For about my first decade of teaching, redlining remained a specialist concept, something that students might only previously be familiar with if they had taken an urban sociology course. But then everything changed around 2014, when Ta-Nehisi Coates published “The Case for Reparations” in The Atlantic. The primary goal of the piece was to expand the conversation about reparations to include housing discrimination, and it helped shed a bright light on practices like redlining, shadow mortgage markets, and contract buying. These and other concepts had been well-known to urbanists but had little traction outside certain academic and policy circles. Only a few months after that piece was published, the Ferguson protests erupted after the murder of Michael Brown, accelerating Americans’ new national search for origins of structural inequality. Within a year, my classes went from blank stares when I mentioned redlining, to a few nodding heads and raised hands from students who were familiar with the concept, with a few who had read Coates’s article. Three years later, Richard Rothstein’s The Color of Law, with a big, brightly-colored HOLC map right on the cover, became a bestseller, further popularizing the concepts and ideas of redlining. Maybe the most powerful tool to explain redlining was the publication of Mapping Inequality, a sophisticated and interactive database of every known HOLC map, with thousands of corresponding neighborhood security reports for communities across the United States. Attention to these resources surged in popularity again in 2020, as redlining became a powerful way for Americans to try to quantify and understand the history of the structural inequality that led to the murder of George Floyd and sparked a summer of protest and activism.

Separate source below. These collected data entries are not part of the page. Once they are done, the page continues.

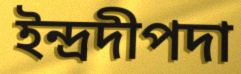
ইন্দ্রদীপদাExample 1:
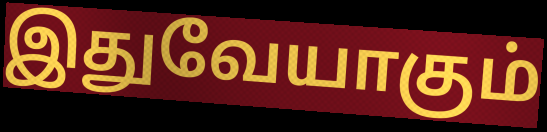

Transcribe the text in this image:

இதுவேயாகும்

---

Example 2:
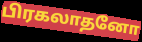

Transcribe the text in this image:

பிரகலாதனோ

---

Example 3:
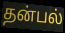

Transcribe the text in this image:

தன்பல்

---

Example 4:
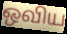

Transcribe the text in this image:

ஒவிய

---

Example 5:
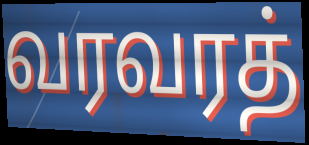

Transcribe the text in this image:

வரவரத்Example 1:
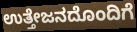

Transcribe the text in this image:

ಉತ್ತೇಜನದೊಂದಿಗೆ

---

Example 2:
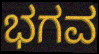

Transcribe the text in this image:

ಭಗವ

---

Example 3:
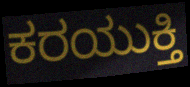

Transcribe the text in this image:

ಕರಯುಕ್ತಿ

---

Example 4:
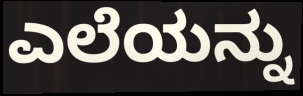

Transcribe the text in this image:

ಎಲೆಯನ್ನು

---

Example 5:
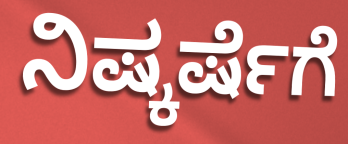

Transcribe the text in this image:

ನಿಷ್ಕರ್ಷೆಗೆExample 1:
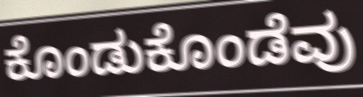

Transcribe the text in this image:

ಕೊಂಡುಕೊಂಡೆವು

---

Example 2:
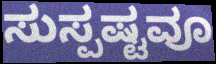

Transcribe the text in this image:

ಸುಸ್ಪಷ್ಟವೂ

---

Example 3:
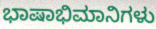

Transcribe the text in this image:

ಭಾಷಾಭಿಮಾನಿಗಳು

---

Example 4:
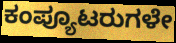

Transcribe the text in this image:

ಕಂಪ್ಯೂಟರುಗಳೇ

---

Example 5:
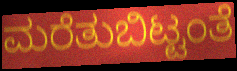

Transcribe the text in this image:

ಮರೆತುಬಿಟ್ಟಂತೆ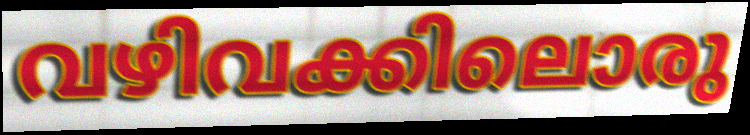
വഴിവക്കിലൊരുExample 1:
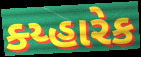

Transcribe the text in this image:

ક્ય્હારેક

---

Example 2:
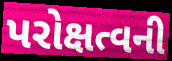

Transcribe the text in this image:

પરોક્ષત્વની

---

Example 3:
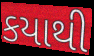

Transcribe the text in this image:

કયાથી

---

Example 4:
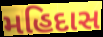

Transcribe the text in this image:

મહિદાસ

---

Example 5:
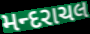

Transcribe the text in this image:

મન્દરાચલ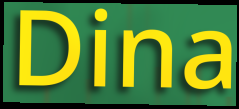
Dina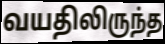
வயதிலிருந்த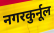
नगरकुर्नूल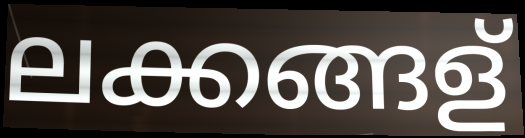
ലക്കങ്ങള്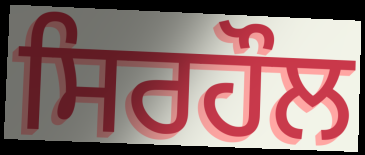
ਸਿਰਹੌਲ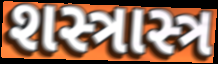
શસ્ત્રાસ્ત્ર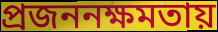
প্রজননক্ষমতায়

From the perspective of an urban and environmental historian who strives to communicate to colleagues, students, and my community, the social and ecological impact of decades of structural racism, the general ubiquity and common knowledge of the concept of redlining, especially as communicated through the HOLC maps, is tremendously valuable. It provides an entry point to challenging and complex discussions. But nevertheless, I wonder whether the concept, especially as communicated through these maps, has outlived its usefulness. Its simplicity and straightforward visual force have made it almost too powerful. The intervening decades of structural inequality and policy decisions since the 1930s have become hidden, blinding us to all the other ways that individual, corporate, and governmental decision making produces the highly-unequal metropolises many of us live in and contribute to today. I fear that it’s become too easy to blame the architects of this system from a century ago, putting black hats on hundreds of faceless and nameless bureaucrats. Through a process of trying to understand the origins of a key aspect of structural racism, have we actually moved backward and constructed a new moralistic story that obscures more than it illuminates?